This has to be one of the saddest verses in the Bible. Jesus had just healed the Gerasenes demoniac. A man who had previously been filled with demons that kept him from wearing clothes or living in a home. He lived in the tombs and in solitary places. Jesus healed him and when the people came to see, they “found the man from whom the demons had gone, sitting at Jesus’ feet, dressed and in his right mind.” (V35)

Instead of rejoicing with Jesus and the healed man, the chose fear. They were afraid and asked Jesus to leave them.

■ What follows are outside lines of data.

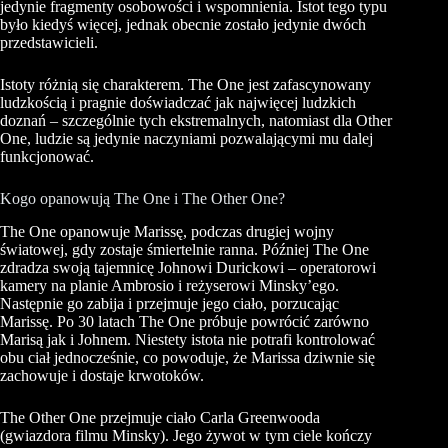
jedynie fragmenty osobowości i wspomnienia. Istot tego typu
było kiedyś więcej, jednak obecnie zostało jedynie dwóch
przedstawicieli.
Istoty różnią się charakterem. The One jest zafascynowany
ludzkością i pragnie doświadczać jak najwięcej ludzkich
doznań – szczególnie tych ekstremalnych, natomiast dla Other
One, ludzie są jedynie naczyniami pozwalającymi mu dalej
funkcjonować.
Kogo opanowują The One i The Other One?
The One opanowuje Marissę, podczas drugiej wojny
światowej, gdy zostaje śmiertelnie ranna. Później The One
zdradza swoją tajemnicę Johnowi Durickowi – operatorowi
kamery na planie Ambrosio i reżyserowi Minsky’ego.
Następnie go zabija i przejmuje jego ciało, porzucając
Marissę. Po 30 latach The One próbuje powrócić zarówno
Marisą jak i Johnem. Niestety istota nie potrafi kontrolować
obu ciał jednocześnie, co powoduje, że Marissa dziwnie się
zachowuje i dostaje krwotoków.
The Other One przejmuje ciało Carla Greenwooda
(gwiazdora filmu Minsky). Jego żywot w tym ciele kończy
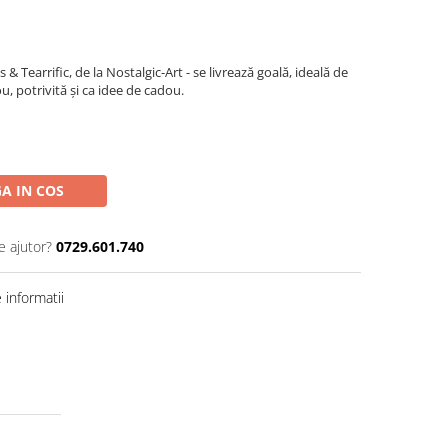
 & Tearrific, de la Nostalgic-Art - se livrează goală, ideală de
u, potrivită și ca idee de cadou.
A IN COS
e ajutor?
0729.601.740
informatii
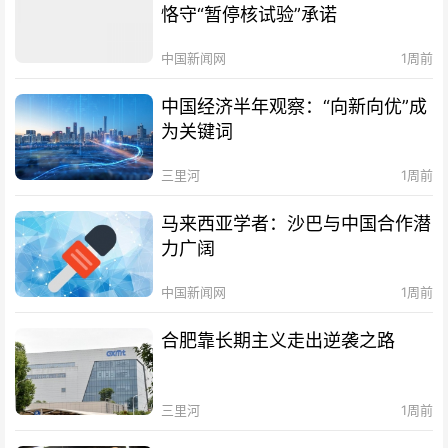
恪守“暂停核试验”承诺
中国新闻网
1周前
中国经济半年观察：“向新向优”成
为关键词
三里河
1周前
马来西亚学者：沙巴与中国合作潜
力广阔
中国新闻网
1周前
合肥靠长期主义走出逆袭之路
三里河
1周前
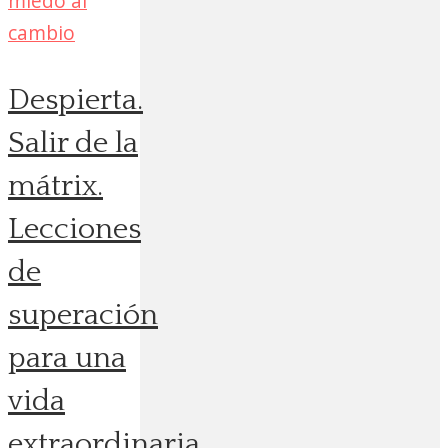
Despierta.
Salir de la
mátrix.
Lecciones
de
superación
para una
vida
extraordinaria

The supernatural – the spiritual world full of spiritual powers – can be frightening, but when Jesus is at the center of them, we can have peace and we can rejoice (unless we’re the demonic forces, of course). Scripture assures us that Jesus has come to give us life, it is satan and his demonic forces that have come to steal, kill and destroy (John 10:10). Jesus had just given the demoniac life, but those in the town chose fear and begged Jesus to leave their town.

Scripture teaches that we are to test the spirits. We’re not to embrace every supernatural event that occurs. That would be foolish. By the same token, we ought not to dismiss supernatural events out of our own skepticism or fear. When the events are associated with those that proclaim Jesus Christ as Lord and give glory to God and they bring freedom to His followers, prayerfully embrace them. Lean toward acceptance, not toward skepticism or fear.

God has wonderful things in store for us, but I think we sometimes miss those things because we are too afraid. We see or experience something new or different and like “all the people of the region of the Gerasenes [we ask] Jesus to leave [us], because [we are] overcome with fear.” And satan wins.